Blom takes a novel approach to constructing his argument -- that the world being created was one where vertigo and fear dominated from the worlds of economics and politics to the arts and gender relations -- by devoting each chapter to a year and a theme. Thus, the chapter headlined 1901, the year of Queen Victoria's death, serves as Blom's vehicle for recounting the collapse of the old land-based aristocracies against Europe and the rise of new kinds of leaders. Chapters are devoted to scientific discoveries, which in turn give Blom a way to explore how fields as different as psychiatry (Sigmund Freud) and physics (Marie Curie) demolished the concept of time, space and identity. Women asserted their rights and along with visionaries and dreamers, occupied a new place of prominence in the public debate. Some tried to cling to old ways -- Blom explores the naval arms race of 1906 as a way to discuss how society's anxieties produced a new emphasis on military identity.

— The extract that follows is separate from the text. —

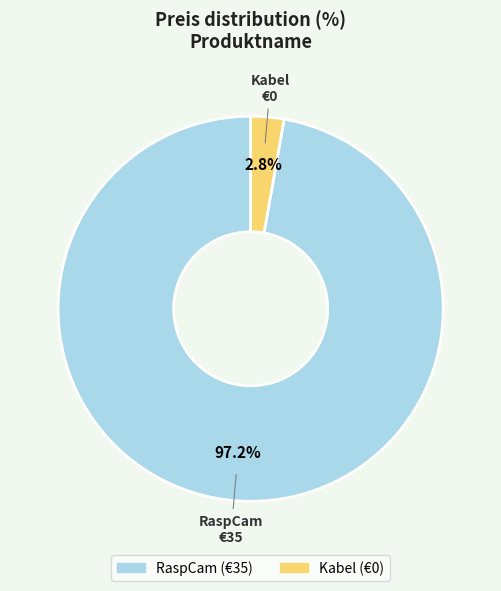

Count the number of slices in the pie.

2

While the author almost never refers to the great event that looms on the horizon -- World War I and the killing fields of France and Flanders -- our own awareness of where this is leading adds a chill to to the year-by-year recitation. A chapter devoted to random violence (1913), those exploring the myriad new machines that came to dominate popular culture -- it's impossible to read those in ignorance of the ways that the machines would soon be used to maximize the murderous power of armies and the way in which violence would become an integral part of all the societies that Blom explores.
It is common to refer to those who came of age during the Great War and the 1920s as the 'Lost Generation' -- individuals who had to struggle in the wake of that carnage to find some sense of identity and purpose. What Blom has succeeded in doing is showing that crisis of identity began much earlier -- and the astute reader can find all too many reflections of the themes he explores in the early years of the 21st century. Replace the automobile with the Internet, and...
The only reason I haven't awarded Blom's opus five stars is an unfortunate tendency to repeat himself; retelling the same anecdote in the same context, hammering points into the reader's mind with far too heavy a hand. This reached its climax in the final chapter, which was a great disappointment, offering little more than a summary of themes which had already become more than clear and where I would have expected a historian and writer of his obvious talents to find a more thoughtful, provocative and perhaps even forward-looking manner of wrapping up his narrative.
Overall, however, this is a triumph. Given the author's ability to mix politics and culture on all levels, it will appeal to anyone who has enjoyed Paul Fussell's more focused "The Great War & Modern Memory" or Modris Ekstein's "Rites of Spring" (which begans at a later date and carries through to the 1920s.)